Varios jóvenes no dudaron ni un segundo en acercarse hacia mí sólo para admirar mi belleza exterior, regodeándose por conquistarme de cualquier forma posible. Otros, en cambio, decidieron aceptar la gorra para combatir aquel día en el que el sol se había empedernido con brillar más fuerte. Pero nadie, nadie de nadie, se dignó a unirse a la marcha. Aquella mañana escuché una catarata de excusas una más disparatada que la otra para eludirme. Aún confiaba en que a Thiago le había ido algo mejor. Sin embargo, al encontrarnos, ambos habíamos mermado nuestra provisión de gorros, pero nadie nos seguía.

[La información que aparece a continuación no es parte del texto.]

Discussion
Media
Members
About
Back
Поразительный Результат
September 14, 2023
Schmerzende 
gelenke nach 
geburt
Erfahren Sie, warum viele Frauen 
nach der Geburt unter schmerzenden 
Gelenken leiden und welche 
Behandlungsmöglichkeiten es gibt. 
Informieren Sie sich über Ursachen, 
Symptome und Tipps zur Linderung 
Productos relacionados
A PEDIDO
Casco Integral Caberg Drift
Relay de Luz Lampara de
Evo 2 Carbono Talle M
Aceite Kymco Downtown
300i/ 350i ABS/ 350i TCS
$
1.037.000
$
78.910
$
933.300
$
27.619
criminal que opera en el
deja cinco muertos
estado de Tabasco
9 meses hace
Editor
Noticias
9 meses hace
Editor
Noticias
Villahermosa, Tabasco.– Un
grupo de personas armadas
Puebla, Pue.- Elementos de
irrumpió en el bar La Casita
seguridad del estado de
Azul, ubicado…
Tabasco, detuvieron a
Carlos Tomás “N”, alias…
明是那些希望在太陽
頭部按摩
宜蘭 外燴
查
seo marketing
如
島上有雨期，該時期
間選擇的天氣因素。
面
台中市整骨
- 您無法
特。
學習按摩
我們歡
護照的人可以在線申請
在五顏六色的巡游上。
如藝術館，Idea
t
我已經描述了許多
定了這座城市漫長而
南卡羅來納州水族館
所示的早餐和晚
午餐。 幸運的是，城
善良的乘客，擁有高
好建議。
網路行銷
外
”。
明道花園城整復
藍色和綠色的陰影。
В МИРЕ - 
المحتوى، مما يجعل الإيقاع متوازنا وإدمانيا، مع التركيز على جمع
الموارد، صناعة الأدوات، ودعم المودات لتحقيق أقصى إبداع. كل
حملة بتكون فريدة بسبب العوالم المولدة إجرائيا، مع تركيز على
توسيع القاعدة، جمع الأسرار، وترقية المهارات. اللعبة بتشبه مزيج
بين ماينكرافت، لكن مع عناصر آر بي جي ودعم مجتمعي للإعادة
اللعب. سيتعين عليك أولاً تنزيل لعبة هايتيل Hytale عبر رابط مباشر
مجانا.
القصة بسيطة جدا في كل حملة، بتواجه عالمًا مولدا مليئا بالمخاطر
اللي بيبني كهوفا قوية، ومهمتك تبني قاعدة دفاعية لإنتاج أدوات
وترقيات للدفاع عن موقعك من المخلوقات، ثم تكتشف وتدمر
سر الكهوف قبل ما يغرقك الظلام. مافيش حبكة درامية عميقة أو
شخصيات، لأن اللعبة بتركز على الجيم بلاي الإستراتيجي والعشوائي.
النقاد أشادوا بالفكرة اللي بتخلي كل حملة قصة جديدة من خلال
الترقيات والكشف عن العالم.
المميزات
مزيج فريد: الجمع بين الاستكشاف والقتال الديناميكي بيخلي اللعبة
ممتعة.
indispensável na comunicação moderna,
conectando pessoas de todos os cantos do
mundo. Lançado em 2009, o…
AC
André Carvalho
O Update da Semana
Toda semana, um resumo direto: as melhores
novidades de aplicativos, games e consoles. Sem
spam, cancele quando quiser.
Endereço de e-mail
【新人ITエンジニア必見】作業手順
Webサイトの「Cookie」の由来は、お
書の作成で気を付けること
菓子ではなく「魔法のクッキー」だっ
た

Visto desde lejos, aquella era la postal perfecta de un fracaso rotundo e inminente: dos jóvenes con sesenta y ocho gorras color rojo chillón, una centena de globos que ya estaban desinflándose y cartulinas con frases dobladas con sutileza. Nada había salido como esperaba: aquella ley saldría esa misma tarde y todos mis esfuerzos para detener al presidente habían resultado en vano. Me recosté sobre el hombro de Thiago y comencé a llorar, llena de dolor, mientras su mano se pasaba por mi cabeza en caricias suaves, como si aquel momento podría detener al universo entero para siempre.